Instruction on the art of life itself, as Keynes put it, might become but another popular but entirely voluntary and charitable activity. A further benefit of abundance is that the taxpayers would no longer have to fund their critics who advocate their elimination. There would be no taxes to be paid and no stipends of any kind for writers or artists and musicians. They will all do what they love to do without monetary rewards.

Abundance, however, would require that humans evolve as a very different species. Humans would be back in the Garden of Eden. Perhaps then, as with the first time around, having to start all over again, learning about what became the unfortunate necessity of work and sacrifice. Perhaps abundance is a frightening, unwelcome prospect for many. But would it be wise to stop the advance of the robots that promise to eliminate poverty and therefore even work itself? Choosing abundance (or rejecting it) will be a collective decision made by those humans in the way of the marching robots.

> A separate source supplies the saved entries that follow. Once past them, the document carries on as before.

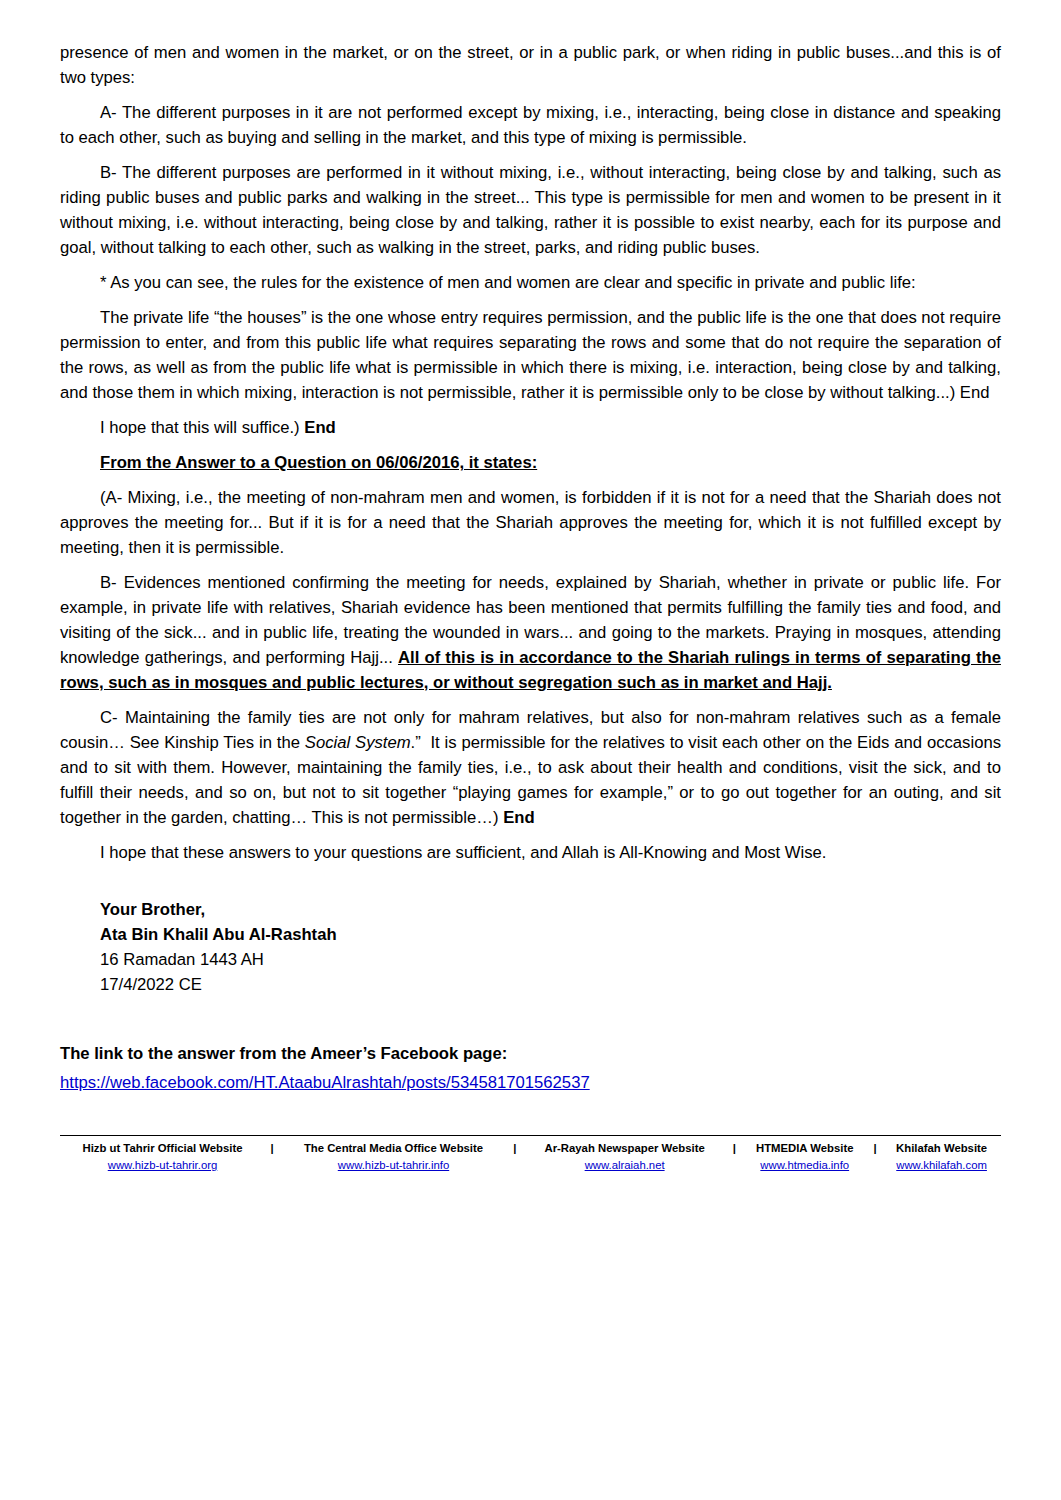presence of men and women in the market, or on the street, or in a public park, or when riding in public buses...and this is of two types:
A- The different purposes in it are not performed except by mixing, i.e., interacting, being close in distance and speaking to each other, such as buying and selling in the market, and this type of mixing is permissible.
B- The different purposes are performed in it without mixing, i.e., without interacting, being close by and talking, such as riding public buses and public parks and walking in the street... This type is permissible for men and women to be present in it without mixing, i.e. without interacting, being close by and talking, rather it is possible to exist nearby, each for its purpose and goal, without talking to each other, such as walking in the street, parks, and riding public buses.
* As you can see, the rules for the existence of men and women are clear and specific in private and public life:
The private life “the houses” is the one whose entry requires permission, and the public life is the one that does not require permission to enter, and from this public life what requires separating the rows and some that do not require the separation of the rows, as well as from the public life what is permissible in which there is mixing, i.e. interaction, being close by and talking, and those them in which mixing, interaction is not permissible, rather it is permissible only to be close by without talking...) End
I hope that this will suffice.) End
From the Answer to a Question on 06/06/2016, it states:
(A- Mixing, i.e., the meeting of non-mahram men and women, is forbidden if it is not for a need that the Shariah does not approves the meeting for... But if it is for a need that the Shariah approves the meeting for, which it is not fulfilled except by meeting, then it is permissible.
B- Evidences mentioned confirming the meeting for needs, explained by Shariah, whether in private or public life. For example, in private life with relatives, Shariah evidence has been mentioned that permits fulfilling the family ties and food, and visiting of the sick... and in public life, treating the wounded in wars... and going to the markets. Praying in mosques, attending knowledge gatherings, and performing Hajj... All of this is in accordance to the Shariah rulings in terms of separating the rows, such as in mosques and public lectures, or without segregation such as in market and Hajj.
C- Maintaining the family ties are not only for mahram relatives, but also for non-mahram relatives such as a female cousin… See Kinship Ties in the Social System.” It is permissible for the relatives to visit each other on the Eids and occasions and to sit with them. However, maintaining the family ties, i.e., to ask about their health and conditions, visit the sick, and to fulfill their needs, and so on, but not to sit together “playing games for example,” or to go out together for an outing, and sit together in the garden, chatting… This is not permissible…) End
I hope that these answers to your questions are sufficient, and Allah is All-Knowing and Most Wise.
Your Brother,
Ata Bin Khalil Abu Al-Rashtah
16 Ramadan 1443 AH
17/4/2022 CE
The link to the answer from the Ameer’s Facebook page:
https://web.facebook.com/HT.AtaabuAlrashtah/posts/534581701562537
| Hizb ut Tahrir Official Website | / | The Central Media Office Website | / | Ar-Rayah Newspaper Website | / | HTMEDIA Website | / | Khilafah Website |
| www.hizb-ut-tahrir.org | | www.hizb-ut-tahrir.info | | www.alraiah.net | | www.htmedia.info | | www.khilafah.com |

[1] A possibility welcomed in inimitable style by the most famous economist of his time, John Maynard Keynes, in his essay Economic Possibilities for our Grandchildren, written in 1930 and published in his Essays in Persuasion, Macmillan and Company, London, 1931. The book is available as a Project Gutenberg Canada Ebook. www.gutenberg.ca
 Keynes writes:
“I draw the conclusion that, assuming no important wars and no important increase in population, the economic problem may be solved, or be at least within sight of solution, within a hundred years. This means that the economic problem is not – if we look into the future – the permanent problem of the human race.”
 And later
  “Thus for the first time since his creation man will be faced his real, his permanent problem – how to use his freedom from pressing economic cares, how to occupy the leisure, which science and compound interest will have won for him, to live wisely and agreeably and well.
 “The strenuous purposeful money-makers may carry all of us along with them into the lap of economic abundance. But it will be those peoples, who can keep alive, and cultivate not a fuller perfection, the art of life itself and do not sell themselves for the means of life, who will be able to enjoy the abundance when it comes.”